Domestic markets for recycled plastic bottles
PET and HDPE bottles continue to be the two most common types of plastic resin recycled in North America. According to APC, the demand for post-consumer PET continues to exceed the supply of recycled PET bottle resin. Fibre — like the kind used to make fleece clothing and blankets, as well as stuffing for upholstery, sleeping bags and ski jackets — remains the number one application for recycled PET. This market alone represents approximately 56 per cent of the total PET recycling market. Fibre is followed by new food and beverage containers at 17 per cent, strapping at 16 per cent, non-food containers at seven per cent, film/sheet at two per cent, compounded resin at two per cent and “other” at one per cent.
Forty-five per cent of recycled HDPE bottles are made into new bottles, 14 per cent into pipe, 11 per cent into film/sheet, 10 per cent into lawn and garden supplies, eight per cent (and growing) into composite-lumber applications, one per cent into pallets/crates/buckets and the remaining 11 per cent is made into “other” markets. This latter category includes automotive products, such as bed liners and mud flaps.
Views on the street
Despite the potential increased revenue from selling recovered plastic bottles into overseas markets, Rick Clow, General Manager for Quinte Waste Solutions, has not had reason to investigate this option.
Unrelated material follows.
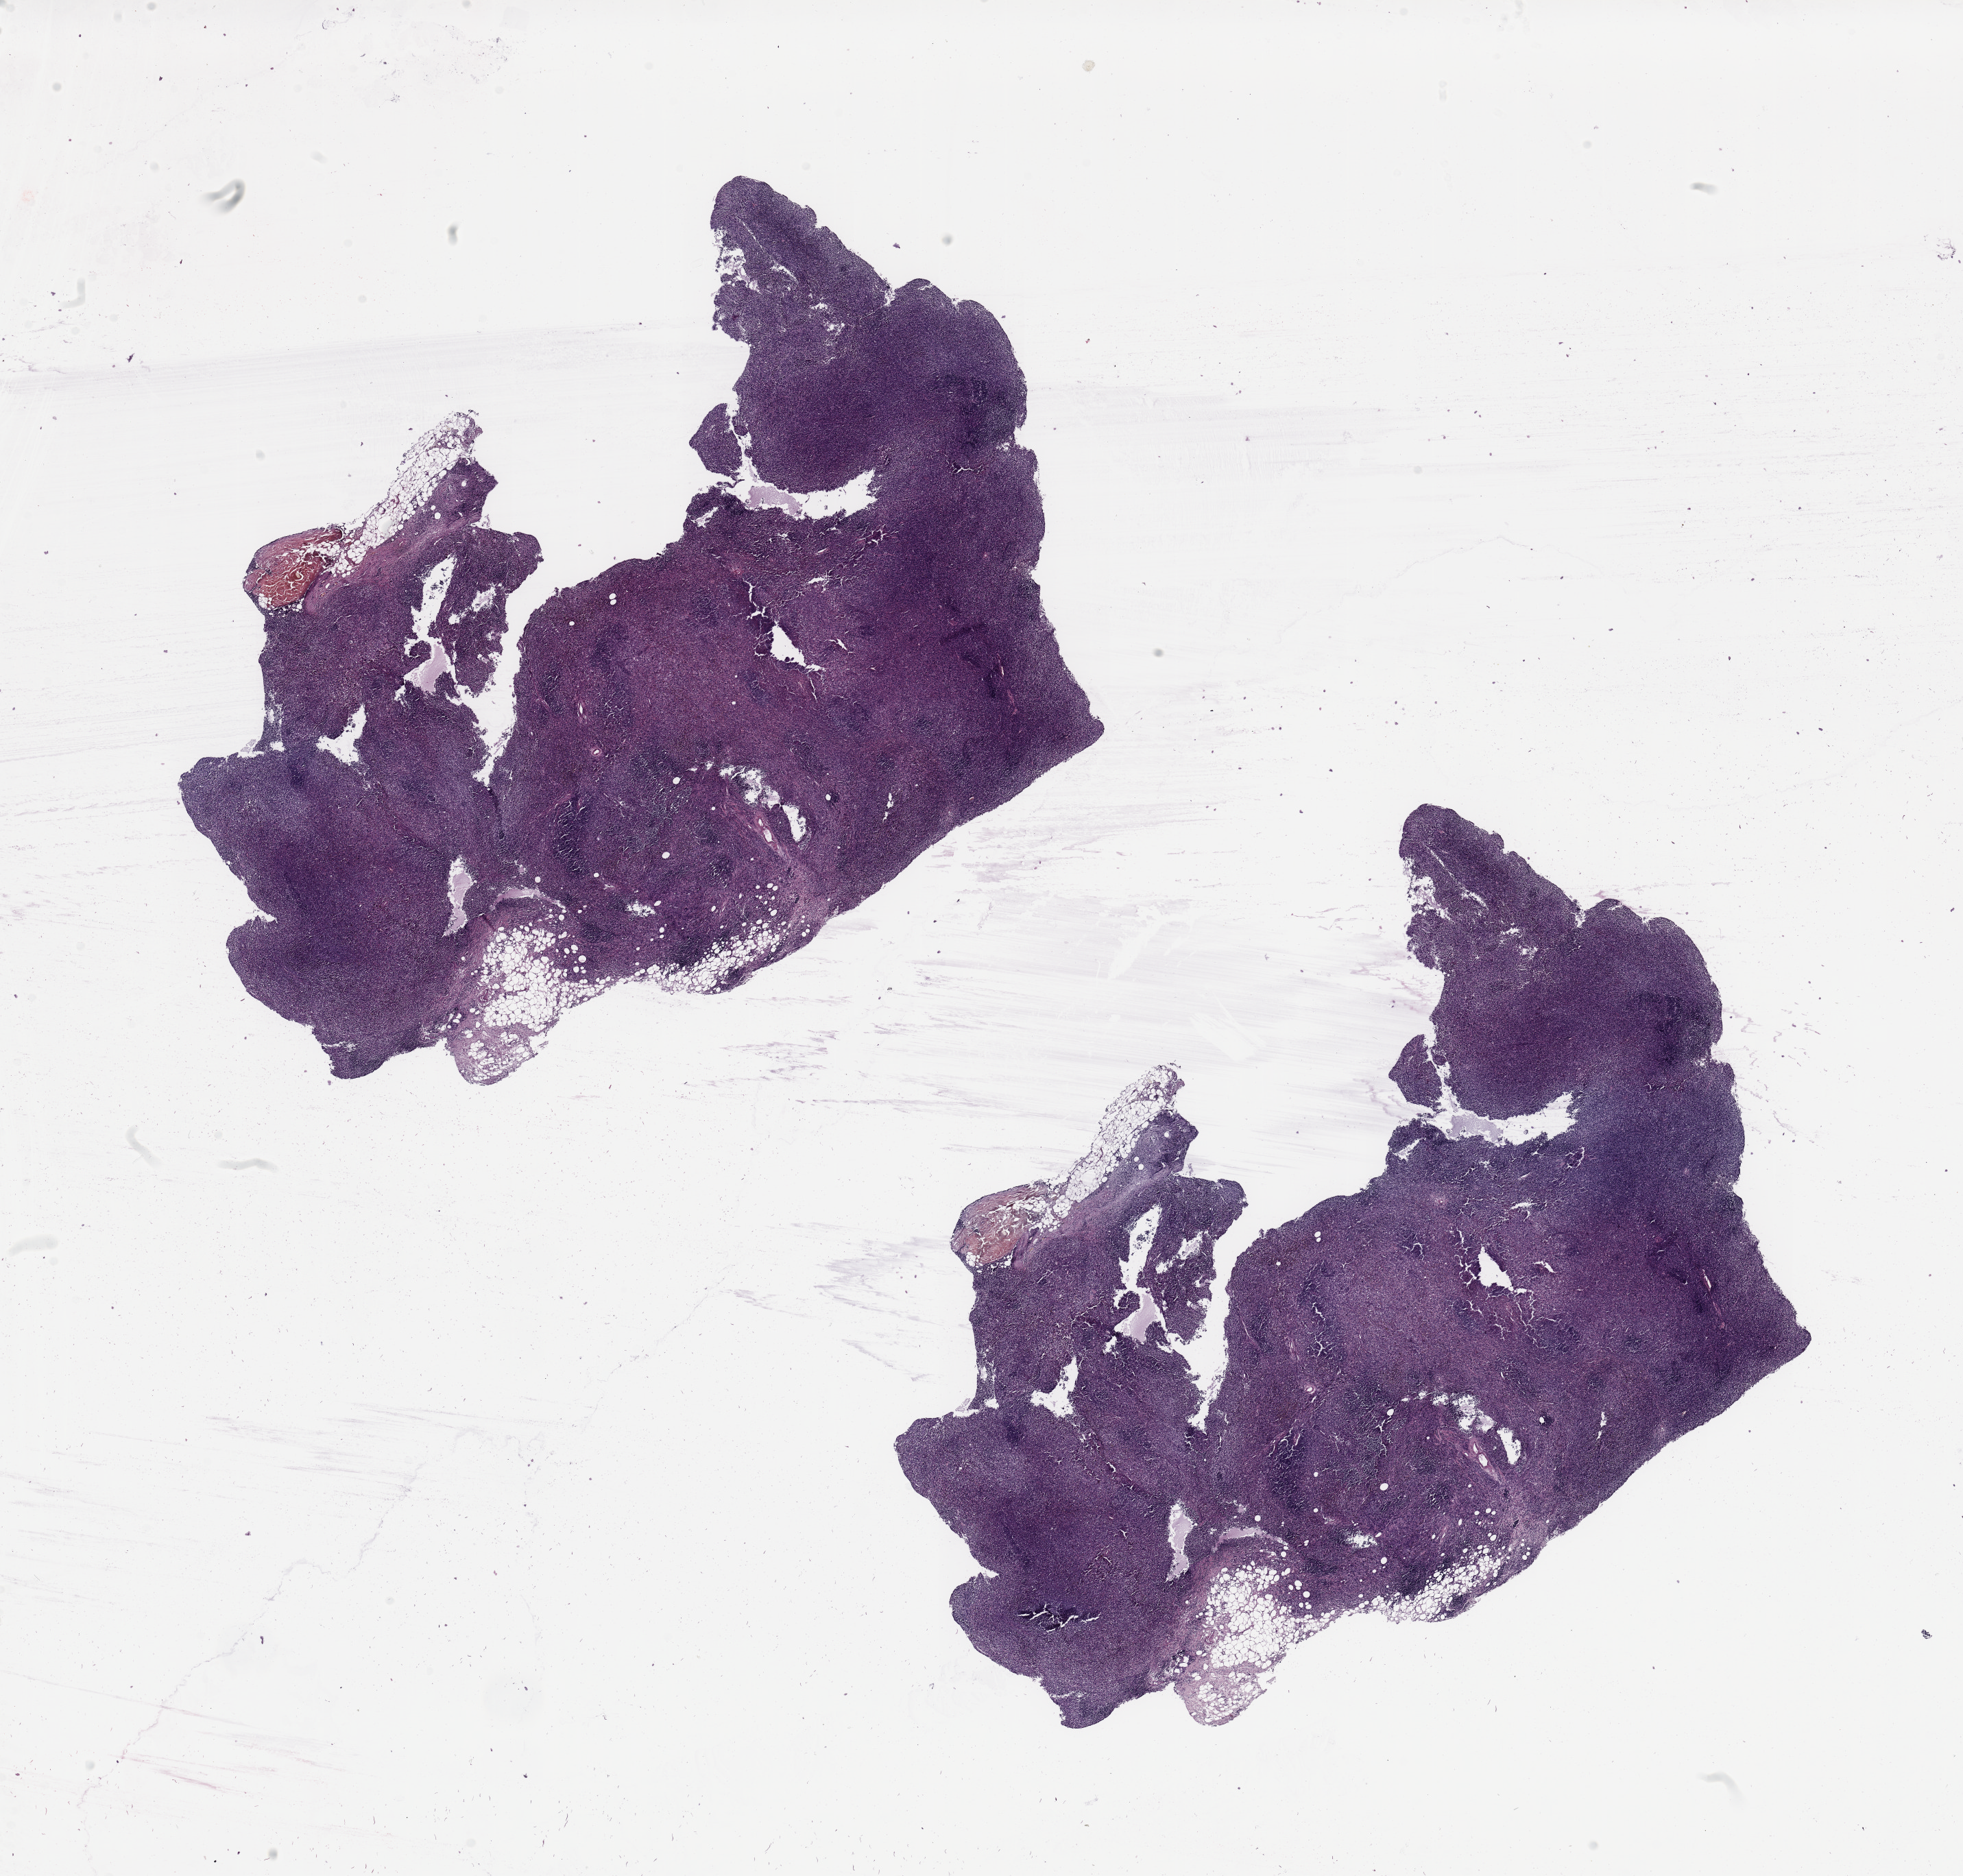
Hematoxylin and eosin (H&E) stained whole-slide image — whole scanned area (about 22.6 x 21.6 mm, slide scanned at 20x) shown as a low-resolution overview, melanoma tumour tissue; sampled site not recorded. 77-year-old male patient.
- AJCC pathologic stage: IA
- histologic diagnosis: Malignant melanoma, NOS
“To date we haven’t seen any foreign offers higher in price than what we have been getting domestically,” he says, adding that longer payment periods and foreign currency adjustments could potentially wipe out any higher prices attained.
“We have long-term contacts in place that we’re pleased with,” he states, adding that those individuals buying on behalf of the overseas markets haven’t been consistent in contacting the organization. “We prefer to deal with the more developed lines of communication already established,” concludes Clow.
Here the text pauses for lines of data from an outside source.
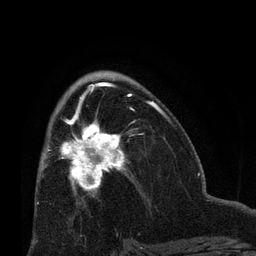
Breast MRI (dynamic contrast-enhanced), one axial slice; slice 39 of 66 in the series (ordered by position); cropped to one breast; dynamic contrast-enhanced series, time point 2 of 8 at this slice position (early post-contrast); 3 T; TE 2.1 ms, TR 4.8 ms; 256 × 256 image matrix. Female patient.
Structures marked on this image (semi-automatic segmentation, software-assisted and operator-edited):
- enhancing-tissue mask used for the functional tumour volume (all voxels passing the contrast-enhancement thresholds inside the analysis volume; usually the tumour): bounding box [x1, y1, x2, y2] px = [61, 109, 137, 197]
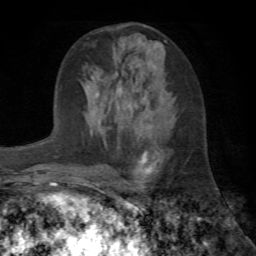
Breast MRI (dynamic contrast-enhanced), one axial slice. Slice 29 of 72 in the series (ordered by position). Cropped to one breast. Dynamic contrast-enhanced series, time point 2 of 7 at this slice position (early post-contrast). 1.5 T. TE 4.2 ms, TR 8.7 ms. 2.2 mm slice thickness. 256 × 256 image matrix. Female patient.
Outlined on this slice (semi-automatic segmentation, software-assisted and operator-edited):
- enhancing-tissue mask used for the functional tumour volume (all voxels passing the contrast-enhancement thresholds inside the analysis volume; usually the tumour): bounding box [x1, y1, x2, y2] px = [118, 91, 158, 174]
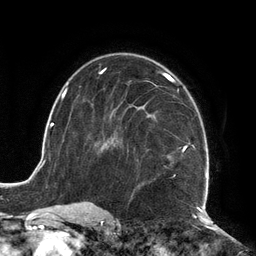
Breast MRI (dynamic contrast-enhanced), one axial slice. Position 76 of 134 along the scan axis. Cropped to one breast. Dynamic contrast-enhanced series, time point 2 of 6 at this slice position (early post-contrast). 3 T. TE 2.7 ms, TR 6.5 ms. 1.2 mm slice thickness. 256 × 256 image matrix, field of view 200 × 200 mm. Female patient.
Outlined on this slice (semi-automatic segmentation, software-assisted and operator-edited):
- enhancing-tissue mask used for the functional tumour volume (all voxels passing the contrast-enhancement thresholds inside the analysis volume; usually the tumour): bounding box (x1, y1, x2, y2) in pixels: (104, 73, 209, 210)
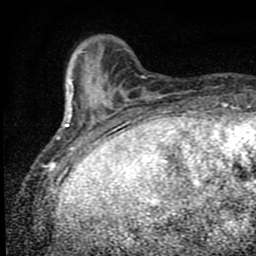
Breast MRI (dynamic contrast-enhanced), one axial slice; slice 16 of 80 in the series (ordered by position); cropped to one breast; dynamic contrast-enhanced series, time point 2 of 9 at this slice position (early post-contrast); 1.5 T; TE 4.2 ms, TR 7 ms; 2 mm slice thickness; 256 × 256 image matrix, field of view 145 × 145 mm. Female patient.
Structures marked on this image (semi-automatically segmented with operator editing):
- enhancing-tissue mask used for the functional tumour volume (all voxels passing the contrast-enhancement thresholds inside the analysis volume; usually the tumour): bounding box (x1, y1, x2, y2) in pixels: (57, 79, 110, 152)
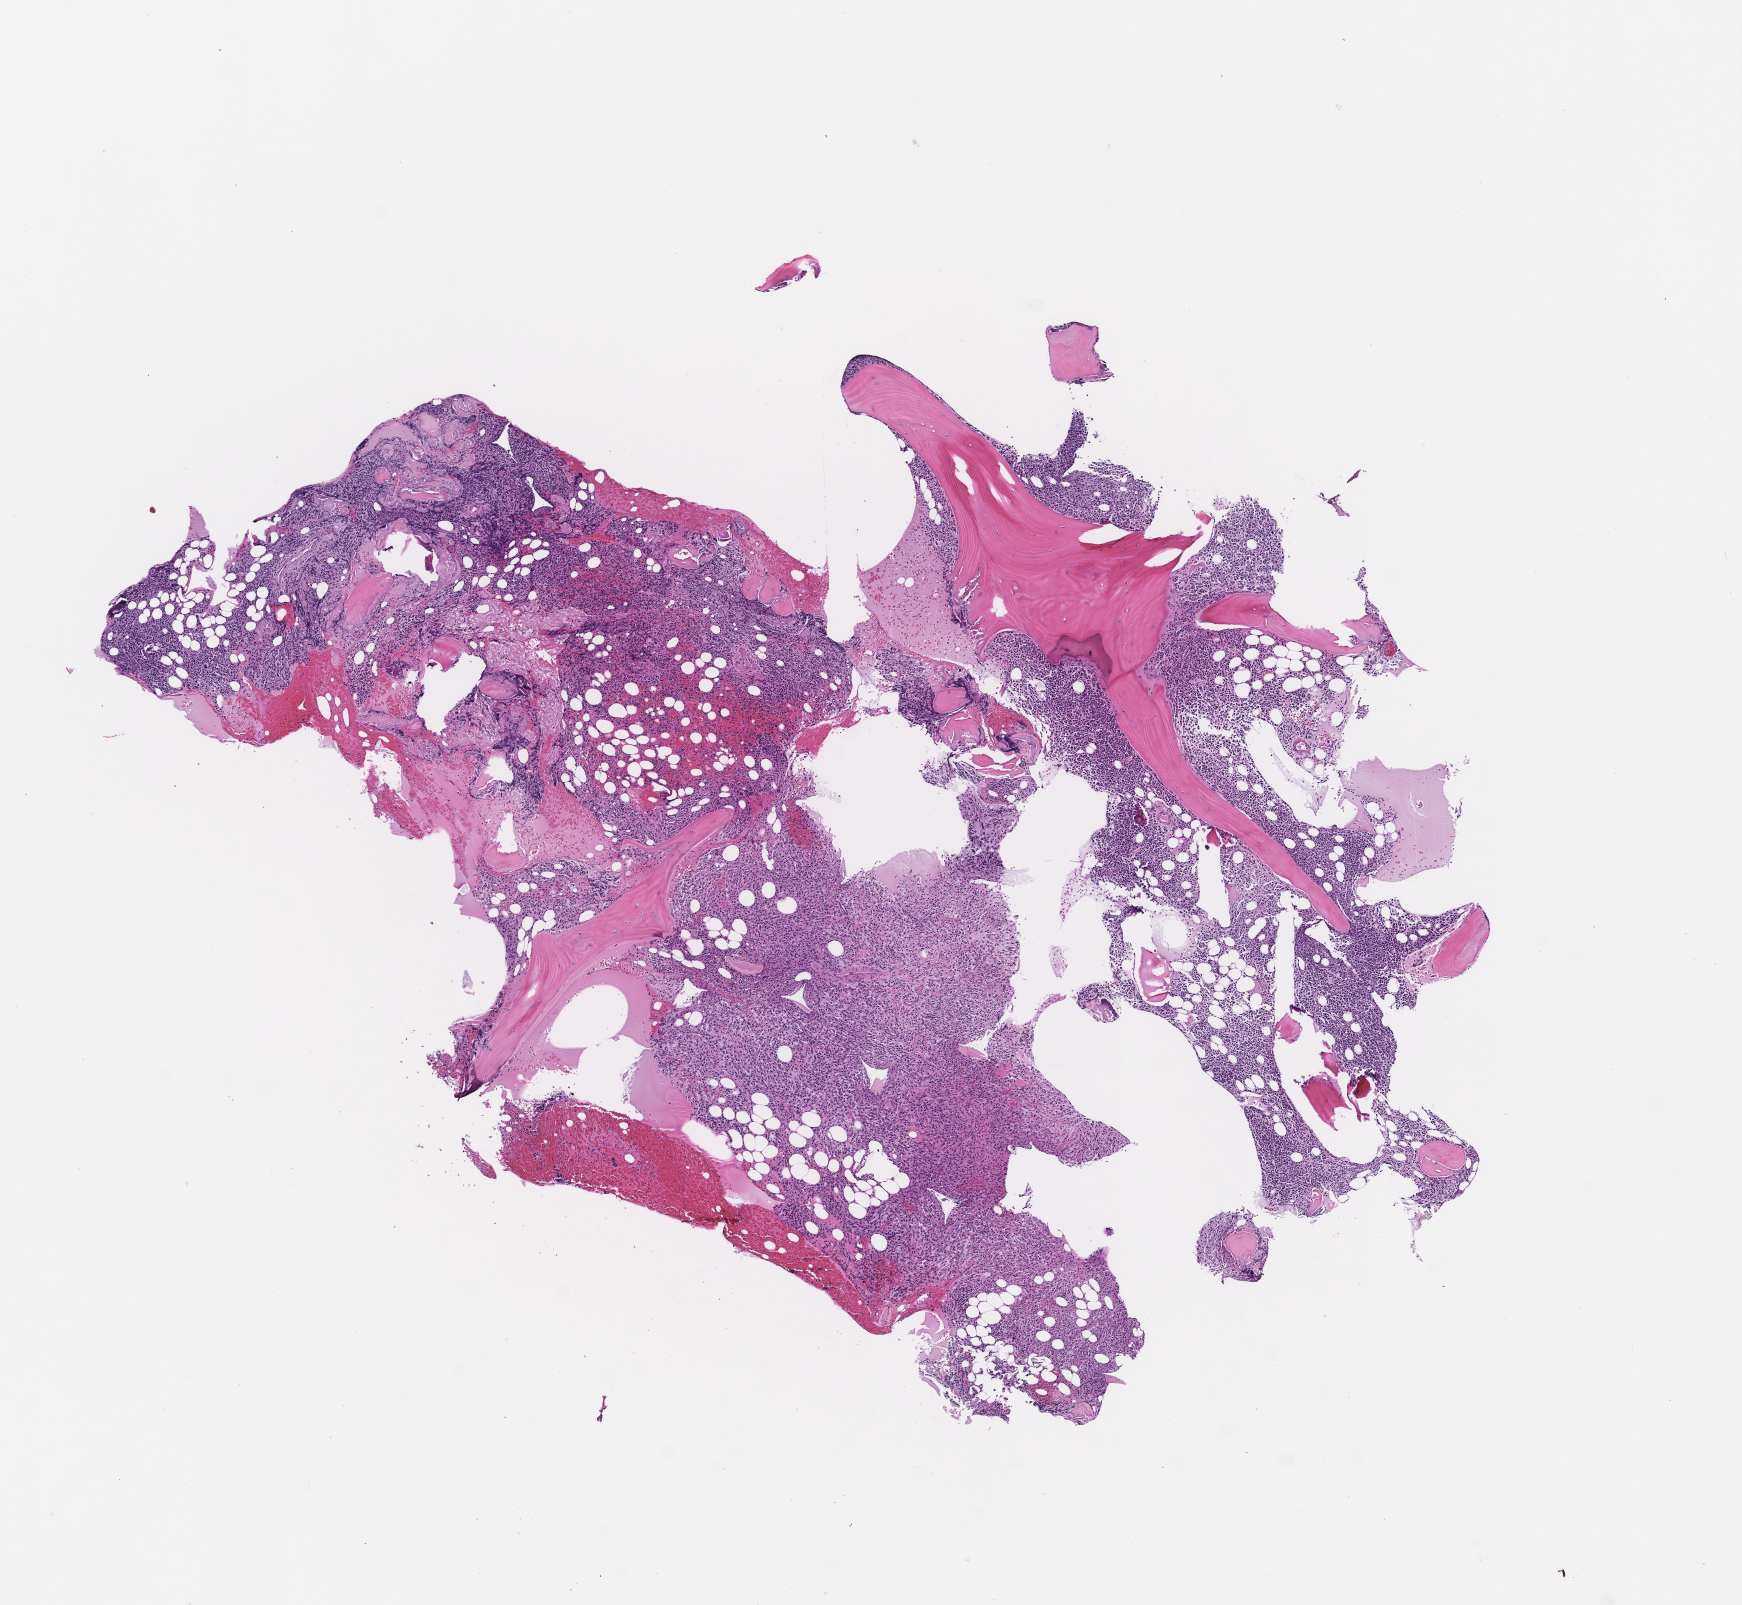
Whole-slide image, H&E stain — shown as a low-resolution overview of the whole scanned area (about 7.0 x 6.5 mm). Formalin-fixed paraffin-embedded section. Site: bone marrow. Specimen time point: collected at disease progression. Patient sex: female.
* this section: primary tumour tissue
* diagnosis: Plasma Cell Myeloma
Communication and relationship building is also at the heart of the Bluewater Recycling Association. Company president Francis Veilleux states that the organization hasn’t investigated overseas markets for plastic bottles but, at the same time, he states that many buyers are brokers so their ultimate destinations are unknown, for the most part.
“We tend to prefer the North American markets,” says Veilleux, who adds that in the 15 years of the organization’s existence, he recalls two occasions when Bluewater dealt with an international broker to ship to a foreign destination. Payment upfront was requested — and complied with — in both instances but other “complications” arose.
Despite short-term financial gains for municipalities that opt to sell their recovered plastic bottles to overseas markets, the long-term sustainability of the North American plastic bottle recycling industry ultimately depends upon continued commitments to supply recovered post-consumer plastic bottles. Any short-term financial gains may be offset by the loss of long-term, sustainable recycled plastic markets in North America, thereby eliminating future options for municipalities to manage long-term contracts and to move steady volumes of recovered plastic streams into revenue-generating domestic markets.
In support of increasing the domestic supply-demand options for recycling plastics, EPIC and APC have developed a number of resources for municipalities. These include the North American Plastics Recycled Plastics Market Database and the Recycled Plastics Product Directory. Both are online databases accessible free-of-charge from the EPIC web site at www.plastics.ca/epic. The former is designed to bring buyers and sellers of recycled plastics together, while the latter encourages the purchase of products made from recycled plastics.